The prestige luxury brand Rolls-Royce announced in 2021 that it would be going fully electric by 2030.
That seemed a particularly bold assertion for a brand that up until then hadn’t ever offered an EV. But now the first of the fully electric Rolls-Royce, the Spectre coupe, is headed for first deliveries late this year, and the brand’s future is much easier to envision.
While I recommend reading my first drive of the 2024 Rolls-Royce Spectre for more about the experience inside, the backstory of how the Spectre came to be is just as interesting.
How does a legacy luxury brand remake its products that at present revolve around a turbine-like V-12 gasoline engine and have for decades focused around combustion-engine smoothness and engineering prowess? How can a luxury brand that sells its vehicles for roughly a half a million dollars each distinguish itself amid sub-2.0-second Teslas, 500-plus-mile Lucids, 18-minute-charging Hyundais, and Ford F-150 Lightnings that can power the summer house?
The answer: the same way it always has. Rolls-Royce has never been about the bragging rights of numbers. Power was “sufficient,” and the vehicles were more about the bespoke expression of each particular build—and the experience of luxury.
2024 Rolls-Royce Spectre
2024 Rolls-Royce Spectre
2024 Rolls-Royce Spectre
Within the mammoth rear-hinged doors of this coupe, under the sparkle of a Starlight headliner and cocooned within its phenomenal craftsmanship, comfort, and quiet, what I found was one of the most delightfully simple and straightforward EVs on the market. And don’t get me wrong on that statement: Who said simple meant cheap?
To take a step back: The company decided from the get-go that such a model would need to be a Rolls-Royce first, and an EV second.
But the team under director of engineering Mihiar Ayoubi understood it would need to also innovate the EV to achieve that.
Read on for several key takeaways on how Rolls’ work with the Spectre isn’t just highfalutin talk about BMW Group EV tech that’s been repackaged—and why in the midst of a brand making sure that it didn’t leave its customers behind, it actually pushes the EV conversation forward.
Dr. Mihiar Ayoubi – Rolls-Royce Director of Engineering
Spectre is a new genre: spacious EV coupe
As I observed in my first drive of the 2024 Rolls-Royce Spectre, one of the most noteworthy engineering victories of this fully electric model is how it manages to feel like a car you sit in, not on. With battery packs propping occupants up several inches, raising floors, and boosting total vehicle heights, it’s easy to make a brand’s first EV a crossover but far more challenging to make it a convincing car.
Rolls-Royce went that more challenging route, and as it points out proudly there’s less than an inch difference in overall height between the Spectre and the gasoline-powered Rolls-Royce Phantom Coupe, while managing to pack in the same interior space.
2024 Rolls-Royce Spectre
The automaker achieved this height target by placing the battery pack in a channel under the floor of the body and framing it with extruded aluminum beams that form the four corners. It then designed this model’s inner body-in-white from scratch, focusing in on a lower seating position while keeping the bulkhead (dash and cowl) in position—paying special attention to stiffness at the front and rear axles where as Ayoubi puts it, there can be a “hinge” effect that sours ride and handling.
Simply put, it feels like you’re in a long-and-large car, and I can’t recall any other EVs that pair that impression with boxy styling and upright packaging. The long rear-hinged doors allow smooth access to the back seat without contorting, and it’s workable, even comfortable for this 6-foot-6 passenger.

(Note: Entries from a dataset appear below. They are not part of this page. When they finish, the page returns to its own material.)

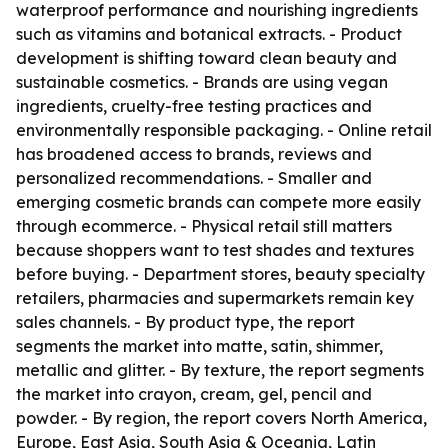
waterproof performance and nourishing ingredients
such as vitamins and botanical extracts. - Product
development is shifting toward clean beauty and
sustainable cosmetics. - Brands are using vegan
ingredients, cruelty-free testing practices and
environmentally responsible packaging. - Online retail
has broadened access to brands, reviews and
personalized recommendations. - Smaller and
emerging cosmetic brands can compete more easily
through ecommerce. - Physical retail still matters
because shoppers want to test shades and textures
before buying. - Department stores, beauty specialty
retailers, pharmacies and supermarkets remain key
sales channels. - By product type, the report
segments the market into matte, satin, shimmer,
metallic and glitter. - By texture, the report segments
the market into crayon, cream, gel, pencil and
powder. - By region, the report covers North America,
Europe, East Asia, South Asia & Oceania, Latin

In a world of Expeditions, Escalades, and Wagoneers, this is not truly any smaller in footprint, but it’s a form factor that for efficiency’s sake and sheer variety the market needs more of.
2024 Rolls-Royce Spectre
Why this EV keeps to the ICE form factor
One of the great benefits of electric vehicles is that electric motors don’t take up much packaging space, and without all the space needed under the hood for a mammoth V-12 in Rolls-Royce’s case, it could have resulted in a completely transformative look.